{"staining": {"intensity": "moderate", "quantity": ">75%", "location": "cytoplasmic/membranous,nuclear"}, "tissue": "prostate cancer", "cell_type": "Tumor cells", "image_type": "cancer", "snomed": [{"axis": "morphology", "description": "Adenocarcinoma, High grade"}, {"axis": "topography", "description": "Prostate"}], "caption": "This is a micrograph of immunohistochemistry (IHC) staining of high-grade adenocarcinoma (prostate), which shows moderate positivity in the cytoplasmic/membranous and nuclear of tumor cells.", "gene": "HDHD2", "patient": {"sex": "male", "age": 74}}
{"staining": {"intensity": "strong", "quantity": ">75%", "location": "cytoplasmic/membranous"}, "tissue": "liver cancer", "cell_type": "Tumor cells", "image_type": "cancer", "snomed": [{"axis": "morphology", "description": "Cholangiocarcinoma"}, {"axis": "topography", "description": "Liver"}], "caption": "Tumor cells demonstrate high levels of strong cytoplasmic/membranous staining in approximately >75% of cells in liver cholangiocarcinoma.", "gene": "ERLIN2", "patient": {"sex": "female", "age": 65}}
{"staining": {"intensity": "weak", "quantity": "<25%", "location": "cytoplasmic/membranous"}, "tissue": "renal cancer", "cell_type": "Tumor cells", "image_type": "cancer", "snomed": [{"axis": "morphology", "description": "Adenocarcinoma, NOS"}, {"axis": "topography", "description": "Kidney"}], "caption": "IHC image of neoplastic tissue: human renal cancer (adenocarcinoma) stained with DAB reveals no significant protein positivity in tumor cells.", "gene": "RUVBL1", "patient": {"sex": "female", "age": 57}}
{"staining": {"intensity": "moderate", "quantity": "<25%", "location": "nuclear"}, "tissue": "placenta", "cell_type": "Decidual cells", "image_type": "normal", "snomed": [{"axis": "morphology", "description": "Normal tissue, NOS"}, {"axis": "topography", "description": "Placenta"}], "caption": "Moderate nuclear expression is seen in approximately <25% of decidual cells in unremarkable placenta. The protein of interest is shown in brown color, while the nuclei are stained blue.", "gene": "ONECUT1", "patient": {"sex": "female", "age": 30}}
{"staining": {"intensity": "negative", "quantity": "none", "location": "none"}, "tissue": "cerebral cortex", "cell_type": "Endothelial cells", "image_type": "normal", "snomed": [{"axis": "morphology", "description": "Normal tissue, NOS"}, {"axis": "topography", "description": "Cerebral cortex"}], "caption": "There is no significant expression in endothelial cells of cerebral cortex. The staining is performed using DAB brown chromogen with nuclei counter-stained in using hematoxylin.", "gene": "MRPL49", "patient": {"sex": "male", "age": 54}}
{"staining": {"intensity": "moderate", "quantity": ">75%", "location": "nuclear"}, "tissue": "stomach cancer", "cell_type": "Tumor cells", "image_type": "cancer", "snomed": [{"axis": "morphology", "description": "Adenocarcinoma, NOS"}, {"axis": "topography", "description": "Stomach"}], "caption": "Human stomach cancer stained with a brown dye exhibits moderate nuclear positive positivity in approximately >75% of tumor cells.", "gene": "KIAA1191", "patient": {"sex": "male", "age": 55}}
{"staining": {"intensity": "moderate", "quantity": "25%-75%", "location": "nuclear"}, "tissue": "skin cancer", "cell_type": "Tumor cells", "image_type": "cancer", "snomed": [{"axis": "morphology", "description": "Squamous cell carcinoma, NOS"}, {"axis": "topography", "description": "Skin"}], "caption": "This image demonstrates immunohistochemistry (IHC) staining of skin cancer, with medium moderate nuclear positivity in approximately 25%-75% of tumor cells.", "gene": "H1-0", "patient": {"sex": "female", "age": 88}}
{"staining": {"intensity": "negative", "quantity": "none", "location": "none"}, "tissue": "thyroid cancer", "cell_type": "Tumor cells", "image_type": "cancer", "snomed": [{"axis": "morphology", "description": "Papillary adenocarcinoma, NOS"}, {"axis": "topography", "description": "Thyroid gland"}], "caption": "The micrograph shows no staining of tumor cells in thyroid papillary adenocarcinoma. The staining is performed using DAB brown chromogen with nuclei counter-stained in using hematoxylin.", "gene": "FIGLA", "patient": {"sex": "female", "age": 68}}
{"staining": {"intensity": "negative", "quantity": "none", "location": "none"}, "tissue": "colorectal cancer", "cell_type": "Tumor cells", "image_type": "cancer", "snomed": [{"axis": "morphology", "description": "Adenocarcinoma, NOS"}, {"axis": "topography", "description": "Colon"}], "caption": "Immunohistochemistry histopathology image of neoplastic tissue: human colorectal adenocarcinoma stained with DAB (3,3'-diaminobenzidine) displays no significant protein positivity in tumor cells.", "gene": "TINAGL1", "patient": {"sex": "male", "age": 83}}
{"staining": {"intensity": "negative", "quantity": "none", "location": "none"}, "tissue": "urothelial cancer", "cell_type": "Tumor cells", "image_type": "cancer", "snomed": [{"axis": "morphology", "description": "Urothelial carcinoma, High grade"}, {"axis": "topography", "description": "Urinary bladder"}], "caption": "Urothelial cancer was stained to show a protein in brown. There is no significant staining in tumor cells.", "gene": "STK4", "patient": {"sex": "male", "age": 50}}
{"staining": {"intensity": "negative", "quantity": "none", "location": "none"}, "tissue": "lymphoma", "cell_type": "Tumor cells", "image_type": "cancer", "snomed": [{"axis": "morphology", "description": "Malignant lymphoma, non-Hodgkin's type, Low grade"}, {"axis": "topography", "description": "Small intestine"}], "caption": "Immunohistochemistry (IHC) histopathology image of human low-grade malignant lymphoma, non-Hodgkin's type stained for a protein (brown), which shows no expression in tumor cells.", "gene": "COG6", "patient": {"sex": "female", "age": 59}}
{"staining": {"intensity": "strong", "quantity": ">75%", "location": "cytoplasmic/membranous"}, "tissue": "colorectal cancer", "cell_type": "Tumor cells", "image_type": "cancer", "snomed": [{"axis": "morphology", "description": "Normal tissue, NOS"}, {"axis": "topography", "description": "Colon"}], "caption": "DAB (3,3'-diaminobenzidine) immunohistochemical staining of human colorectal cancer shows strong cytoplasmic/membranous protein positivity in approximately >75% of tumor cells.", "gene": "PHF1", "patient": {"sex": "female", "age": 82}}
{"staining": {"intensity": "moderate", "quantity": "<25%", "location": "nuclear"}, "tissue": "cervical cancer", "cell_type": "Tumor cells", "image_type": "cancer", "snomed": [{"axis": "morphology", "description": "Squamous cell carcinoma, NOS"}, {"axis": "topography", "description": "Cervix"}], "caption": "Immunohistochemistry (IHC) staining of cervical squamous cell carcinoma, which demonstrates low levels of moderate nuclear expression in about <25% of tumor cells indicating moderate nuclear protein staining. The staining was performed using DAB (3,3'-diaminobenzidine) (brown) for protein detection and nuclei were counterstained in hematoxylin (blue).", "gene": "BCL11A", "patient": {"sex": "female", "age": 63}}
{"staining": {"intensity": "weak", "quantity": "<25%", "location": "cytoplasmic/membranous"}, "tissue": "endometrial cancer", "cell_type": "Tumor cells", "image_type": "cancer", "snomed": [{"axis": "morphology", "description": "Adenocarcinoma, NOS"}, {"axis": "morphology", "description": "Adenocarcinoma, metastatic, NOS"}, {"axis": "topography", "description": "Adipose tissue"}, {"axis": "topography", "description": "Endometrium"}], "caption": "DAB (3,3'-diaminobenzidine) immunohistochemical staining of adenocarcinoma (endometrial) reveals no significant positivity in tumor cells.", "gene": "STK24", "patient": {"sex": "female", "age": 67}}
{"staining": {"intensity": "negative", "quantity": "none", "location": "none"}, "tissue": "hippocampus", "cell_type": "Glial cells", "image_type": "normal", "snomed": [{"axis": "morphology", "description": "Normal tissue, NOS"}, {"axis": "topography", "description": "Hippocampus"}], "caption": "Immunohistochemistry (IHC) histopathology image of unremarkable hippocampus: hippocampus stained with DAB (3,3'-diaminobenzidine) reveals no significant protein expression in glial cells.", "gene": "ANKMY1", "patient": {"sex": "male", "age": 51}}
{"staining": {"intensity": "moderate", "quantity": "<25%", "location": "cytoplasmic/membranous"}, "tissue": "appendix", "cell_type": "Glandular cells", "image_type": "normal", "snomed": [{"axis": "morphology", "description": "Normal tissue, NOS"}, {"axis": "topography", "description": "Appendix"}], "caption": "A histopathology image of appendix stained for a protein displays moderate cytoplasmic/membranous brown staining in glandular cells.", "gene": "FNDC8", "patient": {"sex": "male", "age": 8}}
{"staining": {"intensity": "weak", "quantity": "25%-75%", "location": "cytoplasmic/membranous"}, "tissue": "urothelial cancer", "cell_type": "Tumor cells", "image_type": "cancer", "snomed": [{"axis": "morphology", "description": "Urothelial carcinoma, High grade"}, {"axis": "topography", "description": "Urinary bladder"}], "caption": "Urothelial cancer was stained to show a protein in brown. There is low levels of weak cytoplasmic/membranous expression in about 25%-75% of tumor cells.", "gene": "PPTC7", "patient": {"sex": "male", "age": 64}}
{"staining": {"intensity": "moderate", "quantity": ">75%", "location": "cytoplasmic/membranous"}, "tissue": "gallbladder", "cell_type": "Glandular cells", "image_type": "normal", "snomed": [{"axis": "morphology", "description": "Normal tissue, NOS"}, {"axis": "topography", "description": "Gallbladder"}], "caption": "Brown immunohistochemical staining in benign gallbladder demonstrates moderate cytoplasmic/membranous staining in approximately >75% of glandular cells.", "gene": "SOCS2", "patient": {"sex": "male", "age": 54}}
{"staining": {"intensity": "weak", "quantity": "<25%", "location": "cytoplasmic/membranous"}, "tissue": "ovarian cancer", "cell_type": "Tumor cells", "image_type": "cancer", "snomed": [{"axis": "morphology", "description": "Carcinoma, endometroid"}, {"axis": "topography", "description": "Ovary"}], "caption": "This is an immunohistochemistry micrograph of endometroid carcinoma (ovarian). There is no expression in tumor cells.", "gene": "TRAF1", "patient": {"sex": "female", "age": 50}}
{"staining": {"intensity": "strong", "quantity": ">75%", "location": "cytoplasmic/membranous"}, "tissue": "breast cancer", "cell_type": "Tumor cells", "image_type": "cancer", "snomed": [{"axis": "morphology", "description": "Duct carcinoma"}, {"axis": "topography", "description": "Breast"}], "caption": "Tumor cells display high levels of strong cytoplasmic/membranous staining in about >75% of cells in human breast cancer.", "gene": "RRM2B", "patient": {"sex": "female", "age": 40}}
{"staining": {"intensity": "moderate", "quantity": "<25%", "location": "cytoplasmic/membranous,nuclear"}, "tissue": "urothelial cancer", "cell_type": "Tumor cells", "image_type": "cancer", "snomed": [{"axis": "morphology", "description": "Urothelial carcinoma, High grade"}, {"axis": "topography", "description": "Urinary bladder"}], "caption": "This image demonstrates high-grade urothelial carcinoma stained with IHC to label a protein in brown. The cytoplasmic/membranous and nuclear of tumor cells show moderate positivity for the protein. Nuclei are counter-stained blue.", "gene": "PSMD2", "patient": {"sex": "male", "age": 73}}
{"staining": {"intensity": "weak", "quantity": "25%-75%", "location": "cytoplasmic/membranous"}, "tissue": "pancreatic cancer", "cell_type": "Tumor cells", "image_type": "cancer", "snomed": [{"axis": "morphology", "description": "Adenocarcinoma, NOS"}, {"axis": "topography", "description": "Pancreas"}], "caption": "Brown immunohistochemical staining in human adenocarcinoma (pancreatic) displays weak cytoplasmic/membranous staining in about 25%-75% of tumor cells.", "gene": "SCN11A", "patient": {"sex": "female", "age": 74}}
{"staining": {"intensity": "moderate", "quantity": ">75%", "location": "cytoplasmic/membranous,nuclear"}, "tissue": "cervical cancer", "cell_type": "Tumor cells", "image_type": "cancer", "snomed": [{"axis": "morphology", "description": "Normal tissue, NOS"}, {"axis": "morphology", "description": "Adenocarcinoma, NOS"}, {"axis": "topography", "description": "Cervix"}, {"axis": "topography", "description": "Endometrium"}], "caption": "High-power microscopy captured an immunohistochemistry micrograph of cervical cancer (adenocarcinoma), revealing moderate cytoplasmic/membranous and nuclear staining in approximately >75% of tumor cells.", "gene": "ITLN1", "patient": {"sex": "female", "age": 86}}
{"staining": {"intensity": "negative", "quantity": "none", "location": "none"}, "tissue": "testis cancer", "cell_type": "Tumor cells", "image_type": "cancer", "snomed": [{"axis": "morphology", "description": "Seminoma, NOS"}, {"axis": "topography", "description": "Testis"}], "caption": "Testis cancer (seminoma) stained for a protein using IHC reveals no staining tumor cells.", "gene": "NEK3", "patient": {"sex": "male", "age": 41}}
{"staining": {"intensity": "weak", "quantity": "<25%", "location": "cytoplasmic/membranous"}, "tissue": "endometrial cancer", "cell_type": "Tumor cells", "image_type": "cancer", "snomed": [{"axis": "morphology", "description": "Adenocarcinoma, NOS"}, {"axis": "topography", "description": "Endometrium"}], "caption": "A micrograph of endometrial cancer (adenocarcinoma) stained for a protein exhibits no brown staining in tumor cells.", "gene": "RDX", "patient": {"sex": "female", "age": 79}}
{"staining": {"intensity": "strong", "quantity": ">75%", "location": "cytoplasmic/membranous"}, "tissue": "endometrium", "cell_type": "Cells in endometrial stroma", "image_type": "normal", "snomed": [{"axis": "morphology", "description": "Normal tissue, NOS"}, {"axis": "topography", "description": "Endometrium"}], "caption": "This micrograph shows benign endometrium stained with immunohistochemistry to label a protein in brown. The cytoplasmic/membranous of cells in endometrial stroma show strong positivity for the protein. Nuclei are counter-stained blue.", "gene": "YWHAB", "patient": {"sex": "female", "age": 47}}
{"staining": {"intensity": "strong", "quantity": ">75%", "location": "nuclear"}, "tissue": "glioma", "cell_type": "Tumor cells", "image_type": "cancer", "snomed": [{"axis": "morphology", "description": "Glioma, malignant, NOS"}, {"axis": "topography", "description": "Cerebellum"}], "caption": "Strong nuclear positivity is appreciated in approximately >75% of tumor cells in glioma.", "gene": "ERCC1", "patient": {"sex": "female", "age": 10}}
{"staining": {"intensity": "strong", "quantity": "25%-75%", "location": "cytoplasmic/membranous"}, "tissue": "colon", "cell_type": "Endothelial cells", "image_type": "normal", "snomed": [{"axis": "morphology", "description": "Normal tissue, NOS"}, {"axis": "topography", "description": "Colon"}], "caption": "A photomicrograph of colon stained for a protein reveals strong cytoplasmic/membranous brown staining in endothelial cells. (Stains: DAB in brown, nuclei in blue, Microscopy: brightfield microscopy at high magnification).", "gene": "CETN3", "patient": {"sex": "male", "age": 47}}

------------------------

## WHAT IS EXPECTED
Which lines run from the first of the listing to the line containing "nuclear expression is"? Reproduce those exactly, both ends included.

## COMPLETED EXERCISE
{"staining": {"intensity": "moderate", "quantity": ">75%", "location": "cytoplasmic/membranous,nuclear"}, "tissue": "prostate cancer", "cell_type": "Tumor cells", "image_type": "cancer", "snomed": [{"axis": "morphology", "description": "Adenocarcinoma, High grade"}, {"axis": "topography", "description": "Prostate"}], "caption": "This is a micrograph of immunohistochemistry (IHC) staining of high-grade adenocarcinoma (prostate), which shows moderate positivity in the cytoplasmic/membranous and nuclear of tumor cells.", "gene": "HDHD2", "patient": {"sex": "male", "age": 74}}
{"staining": {"intensity": "strong", "quantity": ">75%", "location": "cytoplasmic/membranous"}, "tissue": "liver cancer", "cell_type": "Tumor cells", "image_type": "cancer", "snomed": [{"axis": "morphology", "description": "Cholangiocarcinoma"}, {"axis": "topography", "description": "Liver"}], "caption": "Tumor cells demonstrate high levels of strong cytoplasmic/membranous staining in approximately >75% of cells in liver cholangiocarcinoma.", "gene": "ERLIN2", "patient": {"sex": "female", "age": 65}}
{"staining": {"intensity": "weak", "quantity": "<25%", "location": "cytoplasmic/membranous"}, "tissue": "renal cancer", "cell_type": "Tumor cells", "image_type": "cancer", "snomed": [{"axis": "morphology", "description": "Adenocarcinoma, NOS"}, {"axis": "topography", "description": "Kidney"}], "caption": "IHC image of neoplastic tissue: human renal cancer (adenocarcinoma) stained with DAB reveals no significant protein positivity in tumor cells.", "gene": "RUVBL1", "patient": {"sex": "female", "age": 57}}
{"staining": {"intensity": "moderate", "quantity": "<25%", "location": "nuclear"}, "tissue": "placenta", "cell_type": "Decidual cells", "image_type": "normal", "snomed": [{"axis": "morphology", "description": "Normal tissue, NOS"}, {"axis": "topography", "description": "Placenta"}], "caption": "Moderate nuclear expression is seen in approximately <25% of decidual cells in unremarkable placenta. The protein of interest is shown in brown color, while the nuclei are stained blue.", "gene": "ONECUT1", "patient": {"sex": "female", "age": 30}}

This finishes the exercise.